Michael Burleigh

Envy of the World?

Saturday 12th July 2008

You know someone is worried when they trot out the such and such British institution is 'the envy of the world' line. In today's Telegraph this was the clincher used by BBC Director General Mark Thompson to justify his claim that some people would even welcome the license fee rising to £240 per annum: http//www.telegraph.co.uk/opinion/main.jhtml?xml=/opinion/2008/07/12/do1204.xml&posted=true&_requestid=145119

Like most people there are (diminishing) bits and pieces of Radio 3 and 4 that I like although I can no longer find anything worth watching on BBC televison- least of all on the new digital channels that recycle old comedy, food and property porn shows. I am not a great fan of little missie actresses doing their turn in costume dramas- according to Thompson the highlight of the BBC's output.  If I watch anything at all it is commercial Channel 5. Thompson claims, melodramatically, that things like the Proms at the Albert Hall would 'go dark' if the BBC didn't cover them. This is like saying that if Sainsbury's vanished we would suddenly be unable to buy fruit and veg.
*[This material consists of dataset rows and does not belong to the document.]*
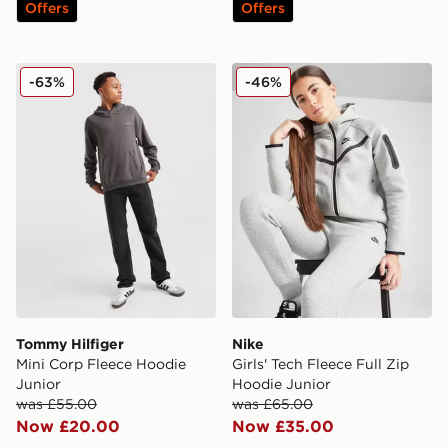
Offers
Offers
Tommy Hilfiger Mini Corp Fleece Hoodie Junior
Nike Girls' Tech Fleece Full
-63%
-46%
Tommy Hilfiger
Nike
Mini Corp Fleece Hoodie
Girls' Tech Fleece Full Zip
Junior
Hoodie Junior
was £55.00
was £65.00
Now £20.00
Now £35.00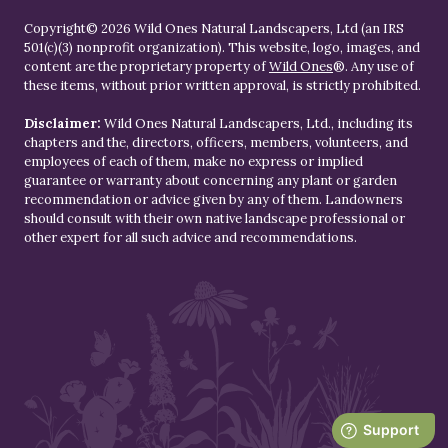
Copyright© 2026 Wild Ones Natural Landscapers, Ltd (an IRS
501(c)(3) nonprofit organization). This website, logo, images, and
content are the proprietary property of
Wild Ones
®. Any use of
these items, without prior written approval, is strictly prohibited.
Disclaimer:
Wild Ones Natural Landscapers, Ltd., including its
chapters and the, directors, officers, members, volunteers, and
employees of each of them, make no express or implied
guarantee or warranty about concerning any plant or garden
recommendation or advice given by any of them. Landowners
should consult with their own native landscape professional or
other expert for all such advice and recommendations.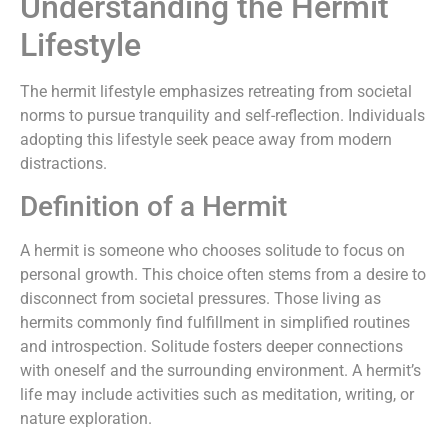
Understanding the Hermit
Lifestyle
The hermit lifestyle emphasizes retreating from societal
norms to pursue tranquility and self-reflection. Individuals
adopting this lifestyle seek peace away from modern
distractions.
Definition of a Hermit
A hermit is someone who chooses solitude to focus on
personal growth. This choice often stems from a desire to
disconnect from societal pressures. Those living as
hermits commonly find fulfillment in simplified routines
and introspection. Solitude fosters deeper connections
with oneself and the surrounding environment. A hermit’s
life may include activities such as meditation, writing, or
nature exploration.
The problem with the BBC, as many commenters on the Telegraph puff have already noted, is that the BBC reflects such an Independent/Guardian institutional bias- with no countervailing voices at all- that most of us on the centre right are not prepared to subsidise it. If and when there is a conservative government, it should immediately exploit its mandate to redirect a substantial proportion of the license fee to independent providers so as to ensure genuine diversity and representation of the tastes and views of many people in this country. The diminished BBC should also be told that the BBC recruits from too narrow a pool- nice liberal middle class humanities graduates of the Left University- leaving whole swathes of the population (and their views) unrepresented. If that brings no change of institutional culture then the rest of the license fee can go in the next parliament. In recent weeks David Cameron has indicated that he understands that the big issues are mostly cultural- let's hope he understands that the BBC is to his forthcoming administration what the trades unions were to Mrs Thatcher's in the 1980s. While he's at it, his education secretary can take a long cool look at the Left University too. After that, we might even have something to quietly boast about.